R_I had it open once when Almond were there, some insurance company or other wanted to have a look and there was nothing wrong at all.  Nothing, it would have run another fifty years.  Now whether Stanley did camber that rod, what we called cambering it, I don’t know but I do know they had trouble in the first few months of its life with that low pressure.  It’d be grunting and groaning and playing op and the rods would have been running black which is a sign of wear you know.  [This repair would be in 1920 and Johnny was foreman for Henry Brown and Son at the time.

 

All down that side actually, I mean another thing that was wrong was that cap on the low pressure shaft bearing.

################

Things to do -
**a)** In the engine account, who was Johnny foreman for at the time of the repair?
**b)** Extend the engine account, picking up after its final sentence about the cap on the low pressure shaft bearing.
The rows after the engine account are separate material.

Material shown -
################

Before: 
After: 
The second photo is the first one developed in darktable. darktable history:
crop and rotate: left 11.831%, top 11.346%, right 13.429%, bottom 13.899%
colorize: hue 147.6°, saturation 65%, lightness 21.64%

################

Response list -
**a)** Henry Brown and Son.

**b)**
R-Oh aye, well that had allus been loose.  I did nine weeks for the engineer before you went there and one dinnertime I was cleaning round, I’m allus scratting!  Went cleaning round and I found these low pressure cap nuts loose and tightened ‘em.  I might have known like because it were me that slackened ‘em back in the first place, years before.  I only tightened ‘em up wi’ me hand, I thought hand tight wouldn’t hurt it.  I set on at half past one and at twenty to two that bearing were ruddy well smoking!  Course you see my trouble was then when I dashed round to loosen the nuts to keep running which I could have done if I’d got them loose, I couldn’t loose the damn things because of the expansion of the cap and the shaft, everything had gone ruddy tight and Newton couldn’t loosen them nuts with his hand so he had to stop and look for a spanner.  Anyway, I couldn’t find a spanner so I loosed ‘em wi’ a hand hammer eventually.  Jim Pollard came down [when I stopped] and we got the hose pipe on to it and Newton Pickles were the luckiest chap in the world and within half an hour that neck were stone cold and it never ailed another thing any more but he didn’t tighten them nuts up any more at dinnertime!  But I think he told Stanley about it when he took over, to leave them nuts well and truly alone!  Unless we take the cap off and put some shims in.

 

Well, that’s what it wanted, some shims in.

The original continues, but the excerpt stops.